When she and I arrived at last, it was bindweed
and thornapple, kingdoms of rodents among haphazard
cacti, a desiccate tool shed that stunk of wood-rot
and grease, canted like something shoved aside.
But the place was never a burden. The hush of it all
fell to my affection: the front steps enfolded
by wild vine, like bony hands at prayer, the scant
gauze of sun-bleached curtains, the slack bow
of power lines that once tethered the house to the world.
Sometimes we found fallen nests under the eaves:
sparrow or finch, she told me, the molted skin
of a rattler woven among the nests’ twigs.
We set to work with the few tools we owned, sealing
walls and gaps from sand blown in from arroyos
that made wind visible. We sifted ancient nails,
cottonwood leaves and mesquite pods, slivers of bottles,
a headless doll she held up and joked over as I swept
ashes of vagrant cookfires, seared bones of vanished
rodents, a phone book brittle as deadfall. Out back,
we found a gas grill flooded gray with ash, firewood
stacked and surrendered to camphorweed and cocklebur,
a swing set gone to gravity and oxide. Toward
evening, we felt canyon bats scuttle toward us.

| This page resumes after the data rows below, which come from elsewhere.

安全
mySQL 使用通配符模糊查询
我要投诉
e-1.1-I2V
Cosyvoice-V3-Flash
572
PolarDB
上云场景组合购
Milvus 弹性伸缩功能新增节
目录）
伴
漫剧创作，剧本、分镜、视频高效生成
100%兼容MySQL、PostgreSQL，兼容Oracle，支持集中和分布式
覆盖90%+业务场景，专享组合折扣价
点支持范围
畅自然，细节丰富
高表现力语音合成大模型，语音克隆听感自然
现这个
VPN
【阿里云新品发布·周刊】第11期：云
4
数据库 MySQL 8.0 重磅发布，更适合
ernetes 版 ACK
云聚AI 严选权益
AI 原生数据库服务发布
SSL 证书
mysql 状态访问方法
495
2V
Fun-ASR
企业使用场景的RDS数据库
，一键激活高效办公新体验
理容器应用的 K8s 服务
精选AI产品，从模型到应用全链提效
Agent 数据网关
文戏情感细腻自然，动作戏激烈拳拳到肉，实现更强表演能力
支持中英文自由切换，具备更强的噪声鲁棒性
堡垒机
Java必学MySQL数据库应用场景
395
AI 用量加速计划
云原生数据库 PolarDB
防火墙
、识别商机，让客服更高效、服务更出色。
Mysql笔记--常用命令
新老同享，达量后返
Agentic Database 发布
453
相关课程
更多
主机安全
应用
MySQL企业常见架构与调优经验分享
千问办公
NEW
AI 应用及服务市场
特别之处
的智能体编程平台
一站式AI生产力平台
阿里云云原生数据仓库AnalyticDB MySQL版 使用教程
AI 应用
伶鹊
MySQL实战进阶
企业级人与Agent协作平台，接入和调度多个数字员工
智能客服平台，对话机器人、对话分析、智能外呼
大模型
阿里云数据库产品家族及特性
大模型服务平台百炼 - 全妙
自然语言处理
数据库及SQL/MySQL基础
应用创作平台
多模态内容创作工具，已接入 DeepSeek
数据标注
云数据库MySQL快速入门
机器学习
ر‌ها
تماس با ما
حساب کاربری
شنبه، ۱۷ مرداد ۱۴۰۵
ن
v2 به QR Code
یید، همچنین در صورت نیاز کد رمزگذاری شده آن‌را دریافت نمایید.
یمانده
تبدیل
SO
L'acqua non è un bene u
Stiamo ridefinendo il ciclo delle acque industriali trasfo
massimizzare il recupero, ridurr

In time, we’d swear those who’d held this ground
before us would drift past in apparitions along the fence
line, melding to nightfall, to dust blowing in forever
from Mexico, coating awning and roof that sheltered
all we’d redeemed here in conjecture and grace:
our homestead reclaimed, its pens and troughs
soldered and filled, awaiting livestock, any good crop
our fallow field grants, a life to gift us night’s untainted
starfall, a glissando of wind through the rooftop
antenna—an obsolescence we decided to let stay,
leaning as it did, listening hard for a signal.